When initiating brand initiatives for my clients, I typically focus on ensuring we don't disrupt what's currently working in their performance marketing. Instead, we look for opportunities to enhance those efforts with strategic brand elements, creating a cohesive experience that supports immediate conversion goals and long-term brand development.
One of my clients, a direct-to-consumer, online clothing retailer offers a good illustration: Their performance campaigns drive immediate sales, while their content marketing efforts showcase their sustainable production practices and ethical standards through blog posts, social media stories, events, and website information. This integrated approach led to a 32% increase in conversion rates on their performance campaigns after six months of consistent brand investment.
Measuring Success: Looking at the Bigger Picture
Performance marketing's immediate metrics (CPC, ROAS, conversion rates) remain important, but a balanced approach requires tracking additional indicators:
Monitor increases in direct website traffic and branded search volume as indicators of growing brand recognition.
Track improvements in the performance of your ads as brand awareness increases.
Calculate customer lifetime value (CLTV), as strong brands often cultivate customers who spend more and remain loyal for a longer period.
Measure Net Promoter Score (NPS) to gauge growing brand advocacy and customer satisfaction.
In my brand strategy practice, I've developed frameworks that help organizations understand the connection between brand investments and performance outcomes. This has been crucial in helping clients who might be skeptical to see that brand building isn't just a creative endeavor; it's a business imperative with measurable results.
First Steps: Finding the Right Balance
Begin by maintaining effective performance campaigns while allocating some of your marketing resources (~15-20%) to brand-building activities. Develop clear brand messaging that articulates your unique value proposition. Ensure a consistent visual style across all your marketing touchpoints.
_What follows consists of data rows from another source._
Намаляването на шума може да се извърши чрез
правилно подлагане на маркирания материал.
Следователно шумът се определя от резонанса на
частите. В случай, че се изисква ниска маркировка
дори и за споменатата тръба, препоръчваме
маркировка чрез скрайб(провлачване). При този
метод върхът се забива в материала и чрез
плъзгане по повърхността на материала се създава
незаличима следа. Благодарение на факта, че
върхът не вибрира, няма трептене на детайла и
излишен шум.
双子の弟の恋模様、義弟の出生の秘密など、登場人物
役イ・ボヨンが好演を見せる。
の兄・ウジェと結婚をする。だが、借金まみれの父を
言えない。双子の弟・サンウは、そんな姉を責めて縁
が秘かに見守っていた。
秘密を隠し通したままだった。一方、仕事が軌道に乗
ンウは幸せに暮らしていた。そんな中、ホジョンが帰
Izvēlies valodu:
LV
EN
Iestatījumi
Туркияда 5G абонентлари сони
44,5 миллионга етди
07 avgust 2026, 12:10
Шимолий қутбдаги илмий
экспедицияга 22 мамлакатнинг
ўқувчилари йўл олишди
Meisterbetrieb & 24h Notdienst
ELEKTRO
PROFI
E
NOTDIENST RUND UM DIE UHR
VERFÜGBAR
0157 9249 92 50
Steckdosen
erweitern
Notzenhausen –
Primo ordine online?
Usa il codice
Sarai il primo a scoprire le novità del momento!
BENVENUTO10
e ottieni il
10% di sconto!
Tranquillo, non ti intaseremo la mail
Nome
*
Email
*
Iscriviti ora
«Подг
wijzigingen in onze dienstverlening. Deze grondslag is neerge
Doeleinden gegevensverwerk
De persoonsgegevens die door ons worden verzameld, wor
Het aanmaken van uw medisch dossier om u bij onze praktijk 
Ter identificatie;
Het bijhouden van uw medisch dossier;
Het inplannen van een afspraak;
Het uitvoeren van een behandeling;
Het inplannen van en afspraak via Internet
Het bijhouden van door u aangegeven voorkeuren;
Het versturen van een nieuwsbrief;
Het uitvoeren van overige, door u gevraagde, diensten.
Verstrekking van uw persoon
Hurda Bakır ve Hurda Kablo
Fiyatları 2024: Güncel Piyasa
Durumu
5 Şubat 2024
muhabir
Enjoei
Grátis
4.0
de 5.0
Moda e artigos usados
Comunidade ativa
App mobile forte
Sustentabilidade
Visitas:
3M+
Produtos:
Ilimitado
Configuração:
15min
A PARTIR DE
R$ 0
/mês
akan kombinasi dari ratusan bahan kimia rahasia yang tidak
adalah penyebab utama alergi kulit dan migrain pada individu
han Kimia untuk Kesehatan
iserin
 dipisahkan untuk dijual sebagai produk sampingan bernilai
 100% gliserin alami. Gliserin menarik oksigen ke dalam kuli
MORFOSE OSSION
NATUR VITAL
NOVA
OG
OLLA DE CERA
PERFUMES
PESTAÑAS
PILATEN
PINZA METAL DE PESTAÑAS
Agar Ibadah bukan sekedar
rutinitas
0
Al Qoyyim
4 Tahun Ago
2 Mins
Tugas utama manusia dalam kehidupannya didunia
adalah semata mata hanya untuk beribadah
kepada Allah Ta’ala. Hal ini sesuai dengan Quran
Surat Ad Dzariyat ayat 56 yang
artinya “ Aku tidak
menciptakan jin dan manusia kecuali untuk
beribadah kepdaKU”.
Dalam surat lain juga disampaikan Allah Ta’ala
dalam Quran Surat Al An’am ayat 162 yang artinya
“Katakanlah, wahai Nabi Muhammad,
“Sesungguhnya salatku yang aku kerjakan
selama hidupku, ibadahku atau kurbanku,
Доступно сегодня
Create valuable content that demonstrates your expertise and builds trust with your audience.
Through numerous brand-building initiatives, I've learned that successful integration happens incrementally. Clients who attempt to overhaul everything at once can sometimes create confusion or disconnects with their existing customer base. Instead, I recommend gradually incorporating brand elements into your performance campaigns, carefully measuring how this influences your results. As you observe improved performance metrics, you can justify increasing your brand investment while maintaining the performance marketing that drives immediate results.
The Path Forward
The most successful businesses often don't see performance marketing and brand building as mutually exclusive choices. They maximize the strengths of both. Performance marketing drives immediate results and provides valuable data, while brand building fosters preference, loyalty, and enhances the overall effectiveness of your marketing efforts.
Returning to our oil well metaphor, the most forward-thinking companies are simultaneously extracting value from their existing efforts through efficient performance marketing, while their brand-building initiatives are exploring and developing new growth opportunities. This diversified approach helps ensure they are more resilient and less vulnerable when a single tactic becomes less effective.
I've observed that organizations that achieve sustainable growth move beyond the either/or mentality. They recognize that performance marketing and brand building aren't competing strategies; they are complementary forces that work more powerfully together than individually.
This balanced approach can transform the performance marketing plateau from a frustrating obstacle into a strategic turning point. By sustaining what works in performance marketing while building a distinctive brand, you create a sustainable growth engine that delivers both immediate results and long-term value.
The key question isn't whether to choose performance or brand, but how to integrate both for maximum impact.